_WRITTEN TASK_
Only the text of the entries below should be returned, exactly as given, without pictures.

── RECORDS SUPPLIED

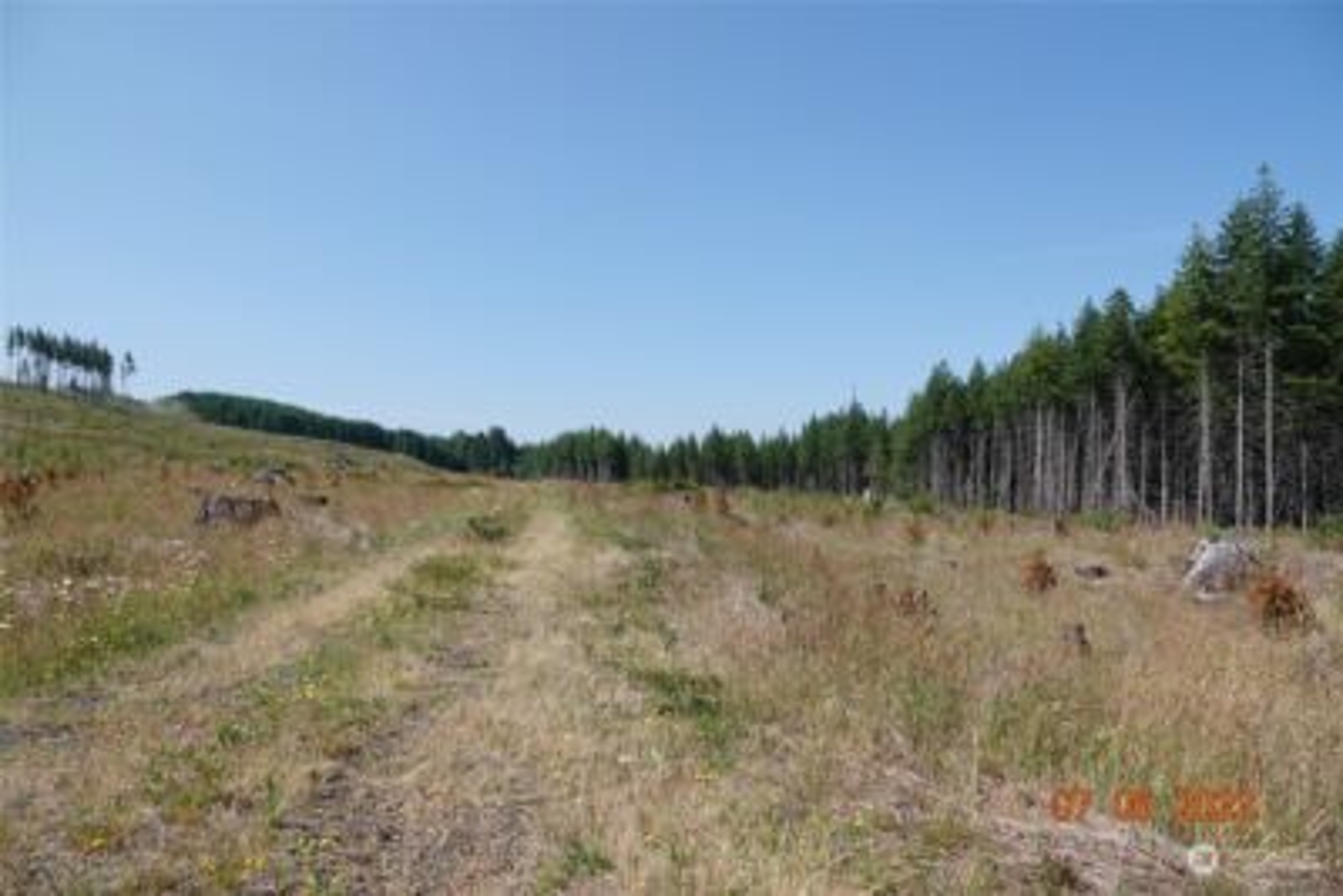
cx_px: 672
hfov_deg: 73.7
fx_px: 896
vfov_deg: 53.2
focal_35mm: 24
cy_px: 448
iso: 100
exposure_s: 1/800
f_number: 4
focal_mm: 8.8
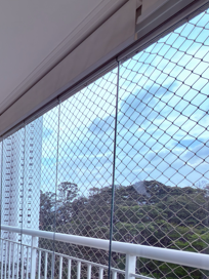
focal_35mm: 33
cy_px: 217
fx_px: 266
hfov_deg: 28.2
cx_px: -104
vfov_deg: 52.3
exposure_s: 1/260
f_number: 2.2
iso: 20
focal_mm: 2.22
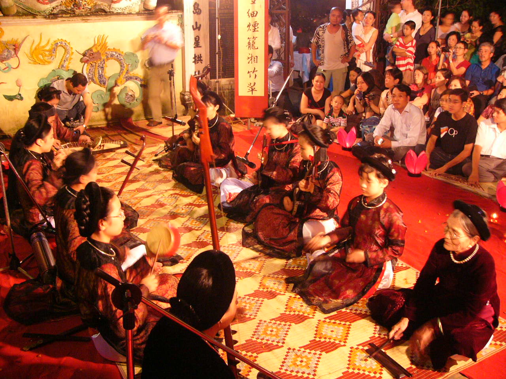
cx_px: 253
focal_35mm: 36
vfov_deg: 39.7
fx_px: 526
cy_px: 190
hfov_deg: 51.4
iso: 200
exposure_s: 1/4
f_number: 2.8
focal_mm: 6
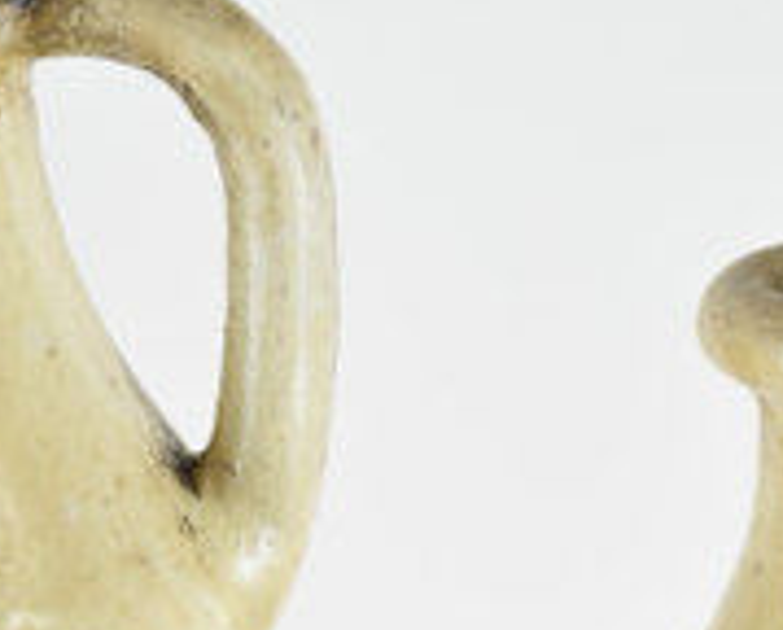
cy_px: 606
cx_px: 280
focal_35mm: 241
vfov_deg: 6.4
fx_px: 5597
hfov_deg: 8.0
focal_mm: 48
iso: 400
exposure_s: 1/125
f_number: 6.3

────

_OUTPUT BELOW_
cx_px: 672
hfov_deg: 73.7
fx_px: 896
vfov_deg: 53.2
focal_35mm: 24
cy_px: 448
iso: 100
exposure_s: 1/800
f_number: 4
focal_mm: 8.8
focal_35mm: 33
cy_px: 217
fx_px: 266
hfov_deg: 28.2
cx_px: -104
vfov_deg: 52.3
exposure_s: 1/260
f_number: 2.2
iso: 20
focal_mm: 2.22
cx_px: 253
focal_35mm: 36
vfov_deg: 39.7
fx_px: 526
cy_px: 190
hfov_deg: 51.4
iso: 200
exposure_s: 1/4
f_number: 2.8
focal_mm: 6
cy_px: 606
cx_px: 280
focal_35mm: 241
vfov_deg: 6.4
fx_px: 5597
hfov_deg: 8.0
focal_mm: 48
iso: 400
exposure_s: 1/125
f_number: 6.3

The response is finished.